The prospect of causing serious pollution should be considered as part of the environmental assessment of this project, including its impact on human health.
The cumulative impact of development in the borough and in the neighbouring boroughs of Woking, Waverley and Elmbridge has not been taken into account. The additional 5,000 residents is the equivalent of doubling the population of East and West Horsley combined. The proposed housing density is completely out of keeping with the surrounding rural area – five storey buildings are not appropriate in a rural environment. The development will impact the listed buildings adjacent to it such as Yarne, Bridge End House and Upton Farm. There is not enough land to provide a sustainable community based on GBC’s own parameters.

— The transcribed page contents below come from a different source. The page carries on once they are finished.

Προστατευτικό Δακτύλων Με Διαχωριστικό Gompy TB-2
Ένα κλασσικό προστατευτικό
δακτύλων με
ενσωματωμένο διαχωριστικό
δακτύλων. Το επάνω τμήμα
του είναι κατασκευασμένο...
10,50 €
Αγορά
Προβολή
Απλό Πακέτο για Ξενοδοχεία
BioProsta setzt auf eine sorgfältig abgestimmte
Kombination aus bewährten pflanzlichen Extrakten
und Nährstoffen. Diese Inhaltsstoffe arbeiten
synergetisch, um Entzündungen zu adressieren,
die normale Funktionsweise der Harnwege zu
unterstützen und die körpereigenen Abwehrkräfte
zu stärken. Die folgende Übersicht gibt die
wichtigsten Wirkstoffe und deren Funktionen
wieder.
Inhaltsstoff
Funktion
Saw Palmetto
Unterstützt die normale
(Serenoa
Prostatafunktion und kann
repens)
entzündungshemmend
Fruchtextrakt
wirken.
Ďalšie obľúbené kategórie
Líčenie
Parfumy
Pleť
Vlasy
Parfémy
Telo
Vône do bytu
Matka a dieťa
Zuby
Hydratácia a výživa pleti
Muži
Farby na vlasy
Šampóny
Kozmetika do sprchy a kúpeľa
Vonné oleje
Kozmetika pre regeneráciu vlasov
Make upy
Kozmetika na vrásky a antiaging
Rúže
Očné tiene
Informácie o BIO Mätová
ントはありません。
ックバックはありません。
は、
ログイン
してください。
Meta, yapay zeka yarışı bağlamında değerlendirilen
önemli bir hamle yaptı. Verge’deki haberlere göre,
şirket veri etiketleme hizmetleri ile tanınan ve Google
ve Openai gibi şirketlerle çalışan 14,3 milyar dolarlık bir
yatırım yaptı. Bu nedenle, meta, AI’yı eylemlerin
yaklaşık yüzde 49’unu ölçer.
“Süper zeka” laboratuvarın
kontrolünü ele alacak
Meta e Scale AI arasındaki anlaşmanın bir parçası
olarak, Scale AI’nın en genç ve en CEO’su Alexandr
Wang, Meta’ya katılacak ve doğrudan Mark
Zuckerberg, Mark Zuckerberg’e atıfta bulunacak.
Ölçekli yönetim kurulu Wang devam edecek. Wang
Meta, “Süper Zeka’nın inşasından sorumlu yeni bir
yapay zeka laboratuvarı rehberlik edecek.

Infrastructure for this project is inadequate. There is no provision for secondary school places – the Howard of Effingham is full and the headteacher has noted that even if the Howard is expanded, there will be no places for children of this development. Medical services will not be provided on site and the concept that sick residents should cycle along narrow, busy roads to a doctor’s surgery is ludicrous.
Any site that is dependent on the increased use of private motor cars cannot be considered sustainable. The proposed public transport provision is unrealistic given the nature of the roads in question and the level of congestion in the neighbourhood
The thought that residents will walk or cycle to a rail station on narrow, winding, unlit roads without pavements or cycle lanes is frankly ridiculous, as is the idea that nursery school children should be transported by bike. Parking at the nearest two stations is at capacity. Additional traffic will have a negative impact and cause irreparable damage to historic houses and other buildings in Ockham, Ripley, Downside and further afield. The closure of a number of local roads coupled with a massive increase in traffic will impact a large number of road users from Cranleigh to Cobham and everywhere in between. This site is not deliverable within 5 years due to problems with sewerage and water capacity as outlined by Thames Water. There is insufficient information on the impact on the water table and flooding in the area.
Not only is infrastructure inadequate, but it will have an adverse impact on existing infrastructure which is already stretched. The proposal includes the site safeguarded for waste under the Surrey Waste Plan which Surrey County Council refused to give up in their response to the Draft Local Plan in September. Thames Water have written to express concerns about the capacity of the existing systems to deal with drainage both from surface water and sewage. . The OCK DVOR air traffic control beacon situated onsite limits development and is still operational.
The air quality surrounding the site gives grave cause for concern as levels of NO2 already exceed the EU limit.
There are a number of factual errors in the documentation – for example Natural England has not agreed SANG provision. There are a number of misrepresentations in the paperwork e.g. nine stations within 5 miles – this is however “as the crow” flies – only Horsley and Effingham Junction are within 5 miles by usable road from the middle of the development.
As a result this should not be given planning permission. GGG considers that no special circumstances apply which should lead to permission being given.